私たちは、薬学が歴史的、倫理的、法的そして社会的に様々な影響を受けながら発達してきたことを知り、社会と密接に関わっていることを学び、人間の生命の尊厳を重視し、国民の健康保持に貢献する薬学の方向性を一緒に考えていきたい。
近年、薬科大学に「薬と社会」に関する活動や研究を行う講座が新設され、薬学を薬と社会とのつながりの中で考察する事の重要性が認知され、「社会薬学」の分野が教育の中に組み込まれてきている。
「社会薬学」の講義の目的は、薬学を学ぶ上で知っておかなくてはならない薬をめぐる社会の動きや医療に関する制度の変化、それに伴う薬や医療関係者等の動向を、多くの関連資料より深く理解できる様になること、そして現在の医薬品や薬剤師の置かれている状況を社会との関連の中で把握できること、また、将来的に薬学を社会で活かすために、果たすべき役割を個々に考察できるようになることにある。
本書は、共立薬科大学(現慶應義塾大学薬学部)の社会薬学研究室が設立以来、毎年テキストとして更新してきたものを基に、全国の社会薬学に関連する方々に、ご担当をいただき2009年に発行した。それから社会の環境も変化し、データの更新も必要となり、今回改訂するに至った。本書により、薬学生の皆さんが「社会の変化と、対応する薬剤師への期待」を考えるきっかけになれば幸いである。

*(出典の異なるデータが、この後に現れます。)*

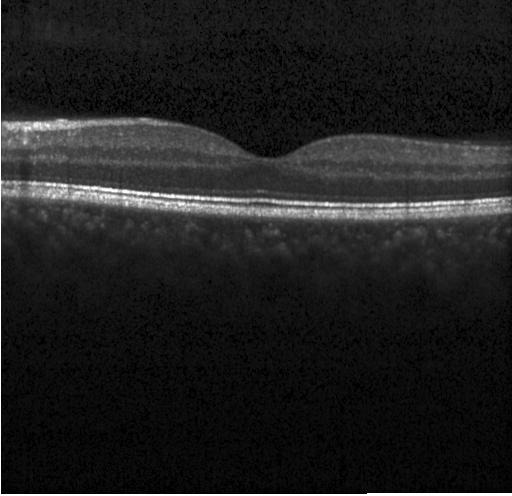

Finding: neither choroidal neovascularization, diabetic macular edema, nor drusen.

社会薬学は、法律・制度の改正に敏感に対応しなければならない学問であるため、可能な限り最新の内容となるように努めたつもりであるが、最近の変化は著しく、不十分な点もあると思われる。データの更新については、南江堂のホームページ等で見られるようにしたいと考えている。本書が良い教科書となるためにも、皆様の忌憚のないご意見を是非お願いしたい。